I went this year! It was great. I drove up with my sister K. because she is a super-talented knitress and as opposed to me who goes for the sheep-petting, she actually goes to buy yarn like a normal person. This is some of her work:
Yeah. She’s amazing. Anyway, we went up and I saw some excellent work. I considered walking up to several people wearing beautiful handmade sweaters/shawls/gloves/etc. and thanking them for making and sharing these wonderful pieces with the world, but then I decided that that would be way too weird even for me, even for the RSnWF. And let me tell you the RSnWF can get mighty weird. One example that immediately comes to mind is when I walked up to a woman, a professional woman, a woman manning a booth filled with wooly products for sale. She had a two-year-old child sitting on the counter in front of her and while this woman was talking to a client the child pulled up her shirt and was nursing from one of her breasts while finger-playing with the other nipple. All of her goods and services were hanging out into the great wide open and I mentally shut down. It was like seeing a griffin*. I’m all for breastfeeding but this was waaaaaaay too much. I think I got boobPTSD from that experience. My point is that one could walk up to a stranger at the festival and compliment their knittery without being the oddest thing that happens to them that day. BY A LOT.

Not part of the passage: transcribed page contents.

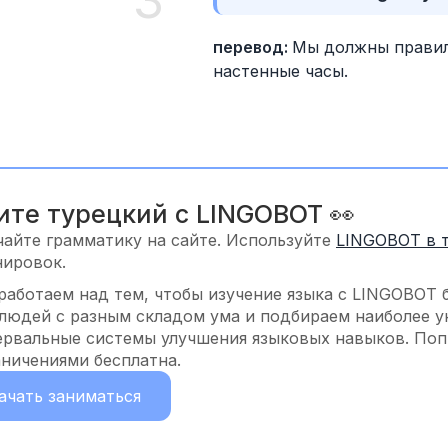
3
перевод: 
Мы должны правил
настенные часы.
ите турецкий с LINGOBOT 👀
чайте грамматику на сайте. Используйте
LINGOBOT в 
нировок.
работаем над тем, чтобы изучение языка с LINGOBOT 
 людей с разным складом ума и подбираем наиболее у
ервальные системы улучшения языковых навыков. Попр
аничениями бесплатна.
ачать заниматься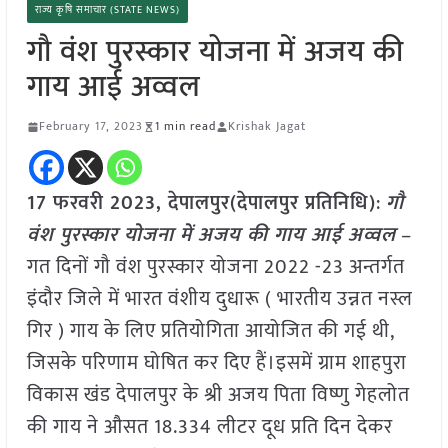
राज्य कृषि समाचार (STATE NEWS)
गौ वंश पुरस्कार योजना में अजय की
गाय आई अव्वल
February 17, 2023
1 min read
Krishak Jagat
17 फरवरी 2023, देपालपुर(देपालपुर प्रतिनिधि)
:
गौ
वंश पुरस्कार योजना में अजय की गाय आई अव्वल
–
गत दिनों गौ वंश पुरस्कार योजना 2022 -23 अन्तर्गत
इंदौर जिले में भारत वंशीय दुधारू ( भारतीय उन्नत नस्ल
गिर ) गाय के लिए प्रतियोगिता आयोजित की गई थी,
जिसके परिणाम घोषित कर दिए हैं।इसमें ग्राम शाहपुरा
विकास खंड देपालपुर के श्री अजय पिता विष्णु गेहलोत
की गाय ने औसत 18.334 लीटर दूध प्रति दिन देकर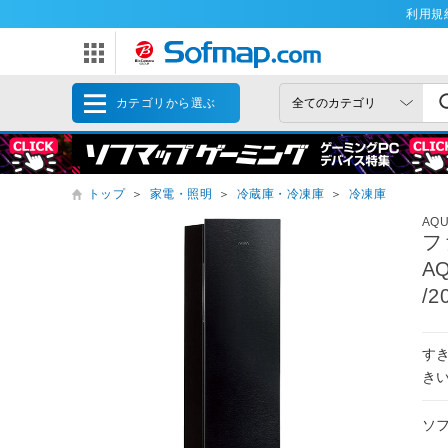
利用規
カテゴリから選ぶ
トップ
＞
家電・照明
＞
冷蔵庫・冷凍庫
＞
冷凍庫
AQ
フ
A
/
すき
き
ソ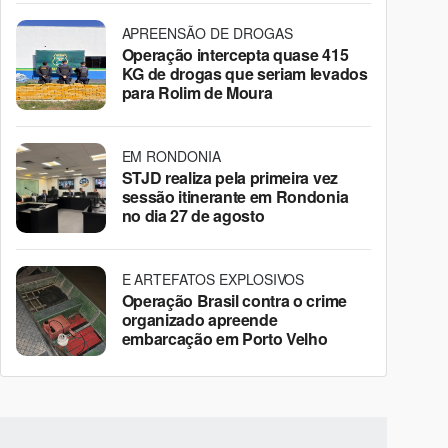
APREENSÃO DE DROGAS
Operação intercepta quase 415
KG de drogas que seriam levados
para Rolim de Moura
EM RONDONIA
STJD realiza pela primeira vez
sessão itinerante em Rondonia
no dia 27 de agosto
E ARTEFATOS EXPLOSIVOS
Operação Brasil contra o crime
organizado apreende
embarcação em Porto Velho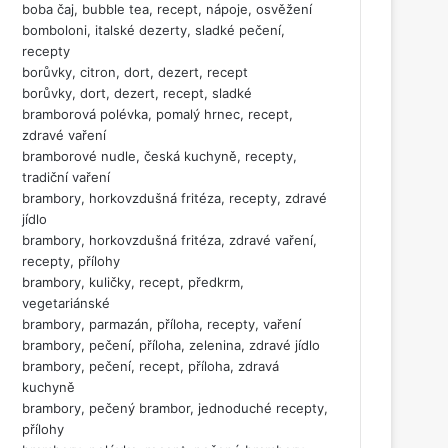
boba čaj, bubble tea, recept, nápoje, osvěžení
bomboloni, italské dezerty, sladké pečení,
recepty
borůvky, citron, dort, dezert, recept
borůvky, dort, dezert, recept, sladké
bramborová polévka, pomalý hrnec, recept,
zdravé vaření
bramborové nudle, česká kuchyně, recepty,
tradiční vaření
brambory, horkovzdušná fritéza, recepty, zdravé
jídlo
brambory, horkovzdušná fritéza, zdravé vaření,
recepty, přílohy
brambory, kuličky, recept, předkrm,
vegetariánské
brambory, parmazán, příloha, recepty, vaření
brambory, pečení, příloha, zelenina, zdravé jídlo
brambory, pečení, recept, příloha, zdravá
kuchyně
brambory, pečený brambor, jednoduché recepty,
přílohy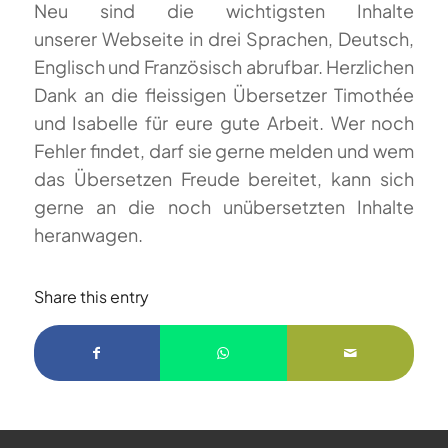
Neu sind die wichtigsten Inhalte
unserer Webseite in drei Sprachen, Deutsch,
Englisch und Französisch abrufbar. Herzlichen
Dank an die fleissigen Übersetzer Timothée
und Isabelle für eure gute Arbeit. Wer noch
Fehler findet, darf sie gerne melden und wem
das Übersetzen Freude bereitet, kann sich
gerne an die noch unübersetzten Inhalte
heranwagen.
Share this entry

We hit up a couple of specific shops K. wanted to purchase products from, one of which was Fiber Optic. They sell yarn groupings that gradually change from one color to another so you can make ombre-type scarfs. I LURVE me some ombre so I loitered outside their booth staring at the examples they had pinned up. So good.
Other neat things I saw at the RSnWF: this sweater.
This shorn roving with pictures of the sheepies that it was shorned from which makes me want to buy this fleece even though it’s probably greasy (lanolin) and I have zero use for it.
The truth was I did end up buying some roving because I have a very special project in mind. Let’s start at the beginning. When my friend Ness turned 30 she and a bunch of her chums went to New Orleans to celebrate what she called her Dirty Thirty. At this exact time a hurricane had passed through the delta and drowned thousands of nutria (a giant South-American rat) and these nutria corpses were washing up on the beaches. I could not stop talking about it. So, in order to make Ness’ trip even more memorable, every time she would post something on Facebook I would comment with something about nutria. No context, no explanation. Every time.
Then I started photoshopping her pictures.
I was shocked she didn’t come back and stab me in the face with a collectible plastic margarita glass shaped like a fleur de lis. I honestly expected the stabbing but I still couldn’t stop myself. Now Ness is getting married in May and the wedding is going to be in New Orleans, her reasoning being “it’s equally inconvenient from people on both the East and West Coast.” I cannot let this opportunity pass. I am making myself a Southern church-going hat to wear to the wedding and on top (you guessed it) will be a six-inch nutria doll made of felt. In order to make this felted nutria I bought some brown roving from a llama (no lanolin so naturally dry and clean) with tiny sparkly threads woven in. It’s going to be glorious. Get ready.
*”Is that half eagle, half lion? What’s going on with its front legs? I have so many questions and I cannot physically stare hard enough at this.”